Task instructions
Give the data again, word for word.

Material provided
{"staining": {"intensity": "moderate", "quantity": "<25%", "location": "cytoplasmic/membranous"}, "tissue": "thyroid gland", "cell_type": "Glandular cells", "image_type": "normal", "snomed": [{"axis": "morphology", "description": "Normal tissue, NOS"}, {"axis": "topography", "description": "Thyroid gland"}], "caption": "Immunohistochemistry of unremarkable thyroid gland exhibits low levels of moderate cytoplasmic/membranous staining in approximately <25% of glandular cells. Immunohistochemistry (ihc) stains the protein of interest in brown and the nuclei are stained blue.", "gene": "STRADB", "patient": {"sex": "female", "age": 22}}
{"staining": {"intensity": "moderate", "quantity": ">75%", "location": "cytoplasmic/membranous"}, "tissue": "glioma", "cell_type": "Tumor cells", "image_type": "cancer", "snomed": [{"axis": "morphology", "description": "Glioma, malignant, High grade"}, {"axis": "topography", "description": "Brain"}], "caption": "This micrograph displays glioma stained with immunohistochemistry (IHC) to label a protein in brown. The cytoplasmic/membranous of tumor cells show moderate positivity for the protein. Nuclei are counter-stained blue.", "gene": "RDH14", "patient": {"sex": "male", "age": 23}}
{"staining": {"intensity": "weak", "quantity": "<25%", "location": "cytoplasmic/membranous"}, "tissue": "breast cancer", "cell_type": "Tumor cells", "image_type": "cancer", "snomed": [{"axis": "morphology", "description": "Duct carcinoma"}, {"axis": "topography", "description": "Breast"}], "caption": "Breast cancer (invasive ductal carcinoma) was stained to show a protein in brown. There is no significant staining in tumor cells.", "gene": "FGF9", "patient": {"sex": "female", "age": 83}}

Result for this exercise
{"staining": {"intensity": "moderate", "quantity": "<25%", "location": "cytoplasmic/membranous"}, "tissue": "thyroid gland", "cell_type": "Glandular cells", "image_type": "normal", "snomed": [{"axis": "morphology", "description": "Normal tissue, NOS"}, {"axis": "topography", "description": "Thyroid gland"}], "caption": "Immunohistochemistry of unremarkable thyroid gland exhibits low levels of moderate cytoplasmic/membranous staining in approximately <25% of glandular cells. Immunohistochemistry (ihc) stains the protein of interest in brown and the nuclei are stained blue.", "gene": "STRADB", "patient": {"sex": "female", "age": 22}}
{"staining": {"intensity": "moderate", "quantity": ">75%", "location": "cytoplasmic/membranous"}, "tissue": "glioma", "cell_type": "Tumor cells", "image_type": "cancer", "snomed": [{"axis": "morphology", "description": "Glioma, malignant, High grade"}, {"axis": "topography", "description": "Brain"}], "caption": "This micrograph displays glioma stained with immunohistochemistry (IHC) to label a protein in brown. The cytoplasmic/membranous of tumor cells show moderate positivity for the protein. Nuclei are counter-stained blue.", "gene": "RDH14", "patient": {"sex": "male", "age": 23}}
{"staining": {"intensity": "weak", "quantity": "<25%", "location": "cytoplasmic/membranous"}, "tissue": "breast cancer", "cell_type": "Tumor cells", "image_type": "cancer", "snomed": [{"axis": "morphology", "description": "Duct carcinoma"}, {"axis": "topography", "description": "Breast"}], "caption": "Breast cancer (invasive ductal carcinoma) was stained to show a protein in brown. There is no significant staining in tumor cells.", "gene": "FGF9", "patient": {"sex": "female", "age": 83}}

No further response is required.